背景
最近学习了 AutoGluon 机器学习框架, 被其仅需几行代码就可以完成机器学习的能力给惊艳到了
AutoML for Image, Text, Time Series, and Tabular Data
Quick Prototyping
Build machine learning solutions on raw data in a few lines of code.
State-of-the-art Techniques
Automatically utilize SOTA models without expert knowledge.

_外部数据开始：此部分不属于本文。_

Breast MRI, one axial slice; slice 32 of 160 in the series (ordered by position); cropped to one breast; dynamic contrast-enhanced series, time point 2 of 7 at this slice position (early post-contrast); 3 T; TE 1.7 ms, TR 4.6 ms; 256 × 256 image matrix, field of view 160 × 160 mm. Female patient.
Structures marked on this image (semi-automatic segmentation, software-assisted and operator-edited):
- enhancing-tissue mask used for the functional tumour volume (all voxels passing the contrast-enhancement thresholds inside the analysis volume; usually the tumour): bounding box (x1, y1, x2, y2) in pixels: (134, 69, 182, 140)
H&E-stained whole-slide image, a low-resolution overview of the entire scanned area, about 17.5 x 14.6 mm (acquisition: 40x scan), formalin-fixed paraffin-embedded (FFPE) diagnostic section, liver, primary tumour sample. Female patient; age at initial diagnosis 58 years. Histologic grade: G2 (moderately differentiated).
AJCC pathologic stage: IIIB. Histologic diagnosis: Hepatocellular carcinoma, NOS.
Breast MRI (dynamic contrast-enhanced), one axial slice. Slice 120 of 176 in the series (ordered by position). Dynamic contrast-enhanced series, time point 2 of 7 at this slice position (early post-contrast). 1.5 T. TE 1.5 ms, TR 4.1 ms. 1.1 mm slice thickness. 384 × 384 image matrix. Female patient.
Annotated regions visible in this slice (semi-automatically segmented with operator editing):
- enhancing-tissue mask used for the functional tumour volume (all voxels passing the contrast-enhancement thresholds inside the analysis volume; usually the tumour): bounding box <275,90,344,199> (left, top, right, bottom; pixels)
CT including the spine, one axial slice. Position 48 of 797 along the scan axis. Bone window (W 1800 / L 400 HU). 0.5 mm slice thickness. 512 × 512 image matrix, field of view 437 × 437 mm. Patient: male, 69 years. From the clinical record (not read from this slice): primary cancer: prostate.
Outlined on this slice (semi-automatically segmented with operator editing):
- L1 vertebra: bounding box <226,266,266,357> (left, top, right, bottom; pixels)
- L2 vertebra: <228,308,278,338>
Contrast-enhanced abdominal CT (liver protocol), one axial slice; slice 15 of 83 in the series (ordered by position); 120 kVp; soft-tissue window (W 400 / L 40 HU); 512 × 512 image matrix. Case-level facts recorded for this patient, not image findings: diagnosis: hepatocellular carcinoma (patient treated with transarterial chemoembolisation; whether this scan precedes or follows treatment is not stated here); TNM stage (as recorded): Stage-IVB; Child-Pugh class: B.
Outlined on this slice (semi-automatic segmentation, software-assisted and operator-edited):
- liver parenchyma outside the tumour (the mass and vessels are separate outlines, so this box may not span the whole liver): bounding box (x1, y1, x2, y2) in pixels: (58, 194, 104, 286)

相比于传统的机器学习框架, 其内置了很多自动机制(例如自动问题识别和特征识别), 让我们几乎不需要任何机器学习的知识储备, 就能够快速上手解决现实问题
-
分类问题(classification)
from autogluon.tabular import TabularDataset, TabularPredictor data_root = 'https://autogluon.s3.amazonaws.com/datasets/Inc/' train_data = TabularDataset(data_root + 'train.csv') test_data = TabularDataset(data_root + 'test.csv') predictor = TabularPredictor(label='class').fit(train_data=train_data) predictions = predictor.predict(test_data)
-
回归问题(regression)
-
时序预测
from autogluon.timeseries import TimeSeriesDataFrame, TimeSeriesPredictor data = TimeSeriesDataFrame('https://autogluon.s3.amazonaws.com/datasets/timeseries/m4_hourly/train.csv') predictor = TimeSeriesPredictor(target='target', prediction_length=48).fit(data) predictions = predictor.predict(data)
在看过 AutoGluon Time Series - Forecasting Quick Start 预测时序数据的示例后, 我们知道时间序列预测的主要目标是根据过去的观测值预测时间序列的未来值.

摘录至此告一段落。